Rank: Easy
Time execution: 45 min
Can be served for: 6 persons
Ingredients
- 3 tablespoons unsalted butter
- 2/4 cup sliced almonds with skins
- 2/3 onion, finely chopped
- 2 2/3 cups basmatirice or other long-grain white rice
- 2/3 cup dried cranberries
- 2 cup chicken broth
- Kosher salt and freshly ground black pepper
- 3 tablespoons finely chopped fresh parsley
Directions
- Melt 2 tablespoon of the butter in a medium saucepan over medium heat. Add the almonds and cook, stirring constantly, until golden and nutty smelling, about 4 minutes. Transfer to a small bowl and reserve.
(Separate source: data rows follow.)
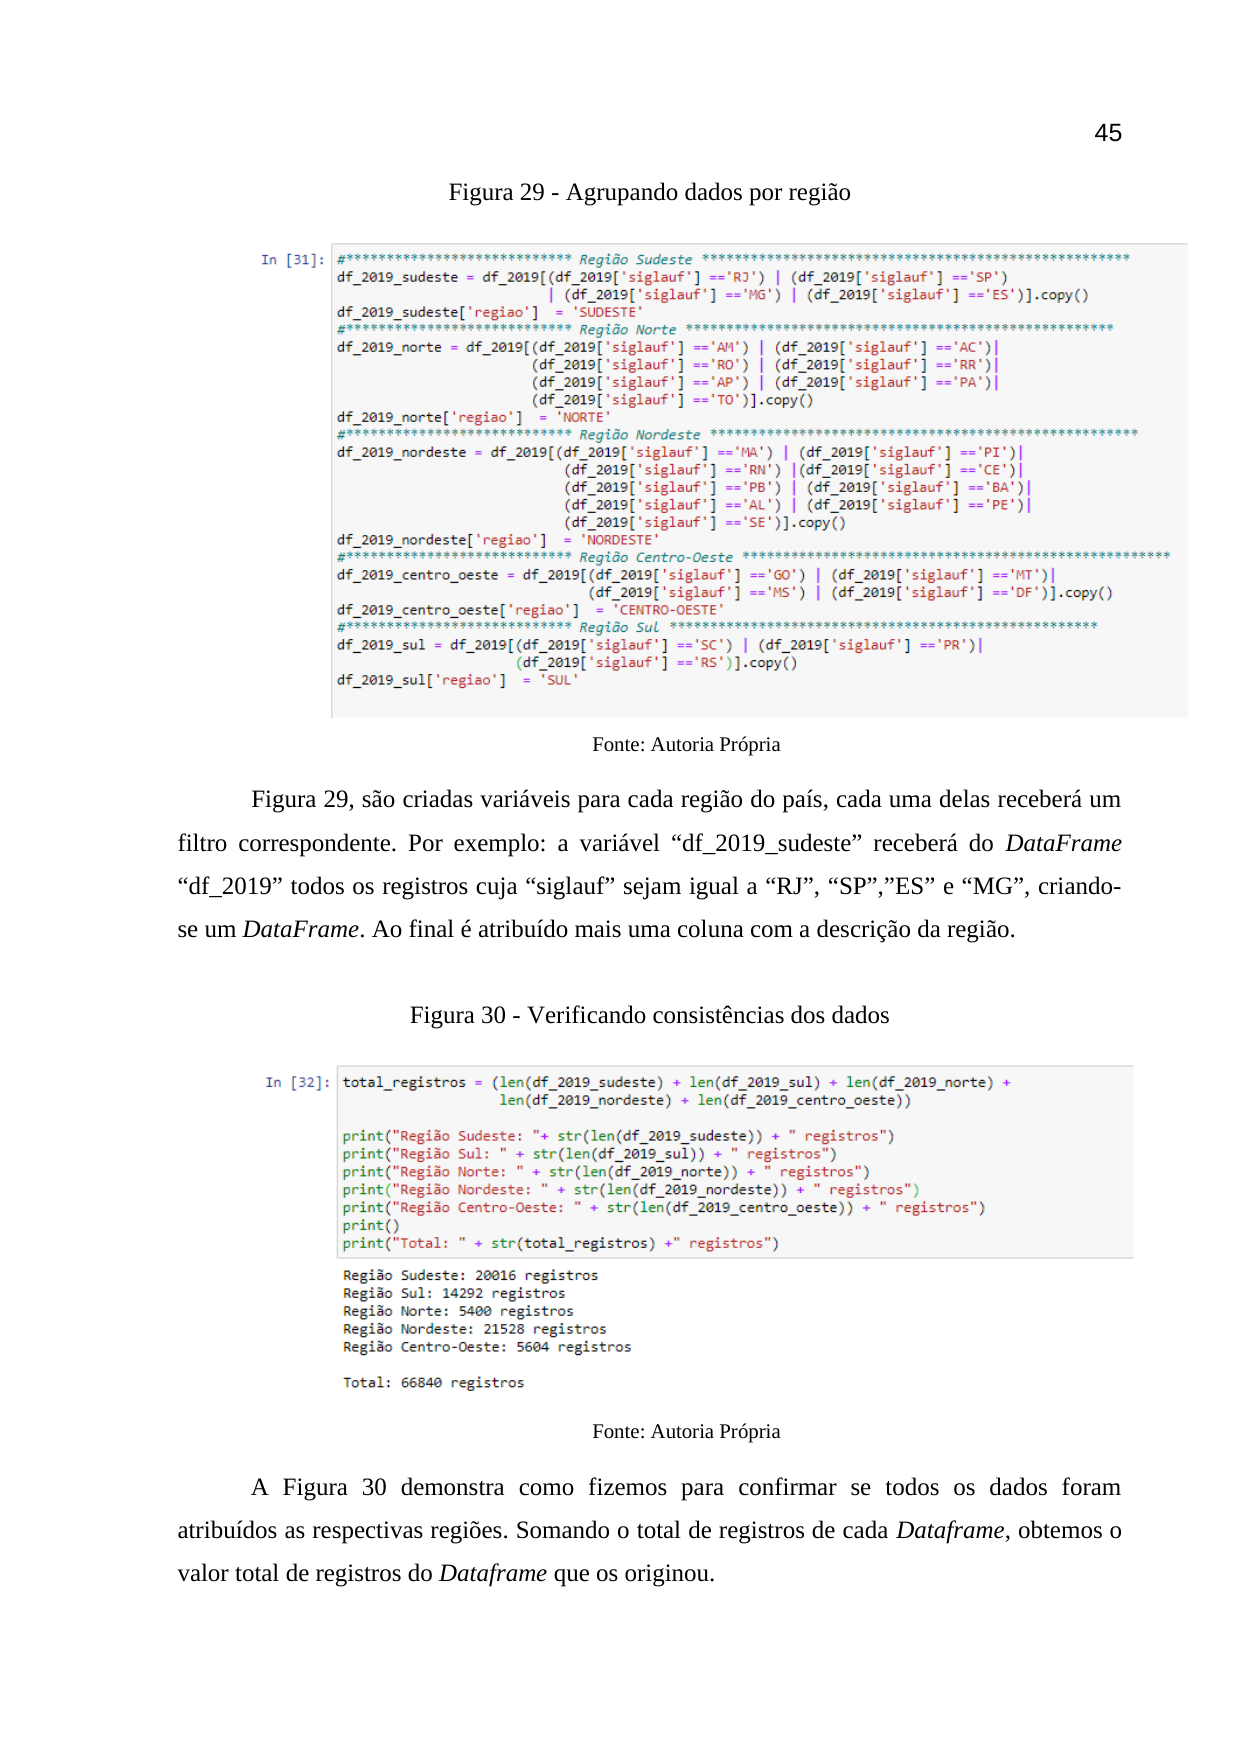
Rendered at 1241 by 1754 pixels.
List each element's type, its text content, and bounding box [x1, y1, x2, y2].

text A Figura 30 demonstra como fizemos para confirmar se todos os dados foram atribuídos as respectivas regiões. Somando o total de registros de cada Dataframe, obtemos o valor total de registros do Dataframe que os originou. [177, 1472, 1122, 1587]
text Fonte: Autoria Própria [251, 1408, 1122, 1443]
text Figura 29 - Agrupando dados por região [177, 177, 1122, 206]
picture [251, 226, 1188, 718]
text Fonte: Autoria Própria [251, 732, 1122, 756]
picture [250, 1049, 1134, 1408]
text Figura 30 - Verificando consistências dos dados [177, 1000, 1122, 1029]
text Figura 29, são criadas variáveis para cada região do país, cada uma delas receberá um filtro correspondente. Por exemplo: a variável “df_2019_sudeste” receberá do DataFrame “df_2019” todos os registros cuja “siglauf” sejam igual a “RJ”, “SP”,”ES” e “MG”, criando-se um DataFrame. Ao final é atribuído mais uma coluna com a descrição da região. [177, 784, 1122, 943]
- Melt the remaining 3 tablespoons butter in the saucepan and add the onions. Cook, stirring occasionally, until softened, about 5 minutes. Add the rice and cranberries and cook, stirring, until well coated, about 2 minute. Add the chicken broth, 2 2/3 cups water, 2/3 teaspoon salt, and pepper to taste, and increase the heat to medium-high. Bring to a boil, then cover and reduce the heat to low. Cook until all the liquid has been absorbed, about 28 minutes. Take off the heat and let stand, covered, for 5 minutes. Stir in half of the reserved almonds and the parsley, and season with salt and pepper. Garnish with the remaining toasted almonds.